Juan Chun-Jung, Chen Cheng-Yu, Liu Yi-Jui, Chung Hsiao-Wen, Chin Shy-Chy, Hsueh Chun-Jen, Chu Hsin, Zimmerman Robert A
Department of Electrical Engineering, College of Electrical Engineering and Computer Sciences, National Taiwan University, Taipei.
Neuroradiology. 2005 Jun;47(6):401-5. doi: 10.1007/s00234-004-1306-z. Epub 2005 May 21.

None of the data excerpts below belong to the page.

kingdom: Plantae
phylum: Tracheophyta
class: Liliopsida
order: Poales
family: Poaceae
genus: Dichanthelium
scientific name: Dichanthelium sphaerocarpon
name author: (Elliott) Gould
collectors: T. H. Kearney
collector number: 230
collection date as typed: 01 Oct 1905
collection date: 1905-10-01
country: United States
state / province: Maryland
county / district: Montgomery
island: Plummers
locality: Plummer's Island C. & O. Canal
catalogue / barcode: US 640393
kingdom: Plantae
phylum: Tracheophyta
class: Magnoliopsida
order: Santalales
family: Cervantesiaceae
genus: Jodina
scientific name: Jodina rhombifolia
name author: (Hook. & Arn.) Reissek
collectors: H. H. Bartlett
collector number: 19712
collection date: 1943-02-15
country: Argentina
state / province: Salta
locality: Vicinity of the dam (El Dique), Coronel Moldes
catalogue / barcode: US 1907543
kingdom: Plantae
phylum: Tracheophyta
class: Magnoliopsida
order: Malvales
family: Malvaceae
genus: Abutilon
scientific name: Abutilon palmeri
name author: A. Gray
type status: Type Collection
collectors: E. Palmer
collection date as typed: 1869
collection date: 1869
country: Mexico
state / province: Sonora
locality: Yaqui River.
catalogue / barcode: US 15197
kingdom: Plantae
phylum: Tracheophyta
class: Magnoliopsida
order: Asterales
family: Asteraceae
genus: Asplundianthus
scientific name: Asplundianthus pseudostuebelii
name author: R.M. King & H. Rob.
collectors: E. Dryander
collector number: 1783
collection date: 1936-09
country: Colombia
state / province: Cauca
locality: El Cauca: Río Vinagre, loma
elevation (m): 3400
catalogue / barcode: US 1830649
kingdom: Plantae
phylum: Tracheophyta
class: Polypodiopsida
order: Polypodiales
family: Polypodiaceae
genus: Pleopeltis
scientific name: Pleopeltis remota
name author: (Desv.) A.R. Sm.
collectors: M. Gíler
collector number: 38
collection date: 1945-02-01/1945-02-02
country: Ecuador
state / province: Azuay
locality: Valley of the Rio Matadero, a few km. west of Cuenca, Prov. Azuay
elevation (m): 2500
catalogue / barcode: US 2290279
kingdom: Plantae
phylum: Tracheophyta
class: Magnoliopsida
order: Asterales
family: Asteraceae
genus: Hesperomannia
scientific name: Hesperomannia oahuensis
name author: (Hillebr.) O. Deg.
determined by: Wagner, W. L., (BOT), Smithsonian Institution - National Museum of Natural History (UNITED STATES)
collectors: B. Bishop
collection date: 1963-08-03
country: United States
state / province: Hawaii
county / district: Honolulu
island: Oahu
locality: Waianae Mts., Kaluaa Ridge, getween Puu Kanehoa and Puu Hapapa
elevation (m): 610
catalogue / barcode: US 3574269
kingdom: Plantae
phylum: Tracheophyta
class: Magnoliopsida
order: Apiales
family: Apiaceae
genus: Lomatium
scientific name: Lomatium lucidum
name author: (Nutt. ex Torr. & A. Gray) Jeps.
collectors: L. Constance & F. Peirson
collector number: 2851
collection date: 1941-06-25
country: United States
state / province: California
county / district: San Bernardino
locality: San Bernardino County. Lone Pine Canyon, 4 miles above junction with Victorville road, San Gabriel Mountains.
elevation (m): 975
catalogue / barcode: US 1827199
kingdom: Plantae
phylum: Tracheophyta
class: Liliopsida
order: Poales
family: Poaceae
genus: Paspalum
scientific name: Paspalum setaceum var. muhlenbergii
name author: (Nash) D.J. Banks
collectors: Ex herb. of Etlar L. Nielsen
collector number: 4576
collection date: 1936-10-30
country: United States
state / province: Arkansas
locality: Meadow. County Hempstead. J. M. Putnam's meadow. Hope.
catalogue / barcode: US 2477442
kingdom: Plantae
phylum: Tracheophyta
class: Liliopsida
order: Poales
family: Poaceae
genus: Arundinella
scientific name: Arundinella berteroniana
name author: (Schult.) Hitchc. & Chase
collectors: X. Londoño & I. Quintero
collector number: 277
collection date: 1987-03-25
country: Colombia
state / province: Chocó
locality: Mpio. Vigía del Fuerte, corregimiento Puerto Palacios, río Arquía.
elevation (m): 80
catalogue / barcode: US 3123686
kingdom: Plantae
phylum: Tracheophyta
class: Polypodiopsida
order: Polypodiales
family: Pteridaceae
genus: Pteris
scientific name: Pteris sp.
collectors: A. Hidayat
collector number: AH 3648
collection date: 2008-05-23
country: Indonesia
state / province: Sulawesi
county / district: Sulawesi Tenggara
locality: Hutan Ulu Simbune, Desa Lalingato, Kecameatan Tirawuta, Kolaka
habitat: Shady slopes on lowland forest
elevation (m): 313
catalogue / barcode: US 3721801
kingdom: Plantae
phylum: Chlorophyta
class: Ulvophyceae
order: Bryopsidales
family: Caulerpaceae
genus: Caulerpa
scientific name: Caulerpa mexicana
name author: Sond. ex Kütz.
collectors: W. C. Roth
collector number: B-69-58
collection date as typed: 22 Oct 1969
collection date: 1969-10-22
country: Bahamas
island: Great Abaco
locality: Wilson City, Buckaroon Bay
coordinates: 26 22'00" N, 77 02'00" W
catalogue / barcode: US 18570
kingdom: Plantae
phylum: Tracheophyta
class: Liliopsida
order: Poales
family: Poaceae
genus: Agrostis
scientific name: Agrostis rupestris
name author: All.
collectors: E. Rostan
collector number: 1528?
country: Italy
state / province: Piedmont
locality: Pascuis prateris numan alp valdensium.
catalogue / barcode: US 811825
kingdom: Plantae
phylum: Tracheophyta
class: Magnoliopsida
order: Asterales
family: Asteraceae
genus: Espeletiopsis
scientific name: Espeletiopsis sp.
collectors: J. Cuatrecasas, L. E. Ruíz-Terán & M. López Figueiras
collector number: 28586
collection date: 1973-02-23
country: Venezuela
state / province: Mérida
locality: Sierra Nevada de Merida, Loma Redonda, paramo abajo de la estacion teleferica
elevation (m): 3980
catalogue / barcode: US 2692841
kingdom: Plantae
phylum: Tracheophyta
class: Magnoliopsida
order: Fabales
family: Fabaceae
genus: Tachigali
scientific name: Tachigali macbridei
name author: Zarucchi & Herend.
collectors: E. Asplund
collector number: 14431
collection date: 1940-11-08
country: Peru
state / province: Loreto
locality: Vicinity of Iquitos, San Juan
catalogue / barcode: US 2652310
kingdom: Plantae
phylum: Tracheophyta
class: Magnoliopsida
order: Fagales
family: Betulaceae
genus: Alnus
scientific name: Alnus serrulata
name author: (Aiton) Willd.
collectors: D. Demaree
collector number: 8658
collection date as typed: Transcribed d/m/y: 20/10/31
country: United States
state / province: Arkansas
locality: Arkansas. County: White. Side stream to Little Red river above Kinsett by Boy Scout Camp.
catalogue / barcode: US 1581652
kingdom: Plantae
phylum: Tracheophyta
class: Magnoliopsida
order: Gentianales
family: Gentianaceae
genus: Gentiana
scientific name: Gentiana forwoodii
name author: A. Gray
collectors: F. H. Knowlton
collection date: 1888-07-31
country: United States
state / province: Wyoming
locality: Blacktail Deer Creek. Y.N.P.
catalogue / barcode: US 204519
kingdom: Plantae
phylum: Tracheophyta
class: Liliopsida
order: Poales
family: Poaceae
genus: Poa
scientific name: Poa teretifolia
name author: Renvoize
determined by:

Wilson disease (WD) that manifests solely with acute and severe neurological damage in the absence of hepatic disease and Kayser-Fleischer ring of the cornea is rare and difficult to diagnose at the acute setting. This report describes unusual diffusion and proton spectroscopic magnetic resonance (MR) imaging findings in a 12-year-old boy with WD who presented with hemichorea and subnormal copper metabolism. The MR imaging findings of lactate accumulation, decrease of N-acerylaspartate/creatinine (NAA/Cr) ratio and markedly increased apparent diffusion coefficient (ADC) value of the asymmetrical edematous putaminal lesions in the early stage were suggestive of acute necrosis with anaerobic metabolism of glucose leading to poor clinical outcome at follow-up.
威尔逊病(WD)在无肝脏疾病和角膜Kayser-Fleischer环的情况下仅表现为急性和严重神经损伤,这种情况罕见且在急性期难以诊断。本报告描述了一名12岁患有WD的男孩的异常扩散和质子磁共振波谱成像(MR)表现,该男孩表现为偏身舞蹈症和铜代谢异常。早期不对称性水肿性壳核病变的MR成像表现为乳酸积聚、N-乙酰天门冬氨酸/肌酐(NAA/Cr)比值降低以及表观扩散系数(ADC)值明显升高,提示急性坏死伴葡萄糖无氧代谢,导致随访时临床预后不良。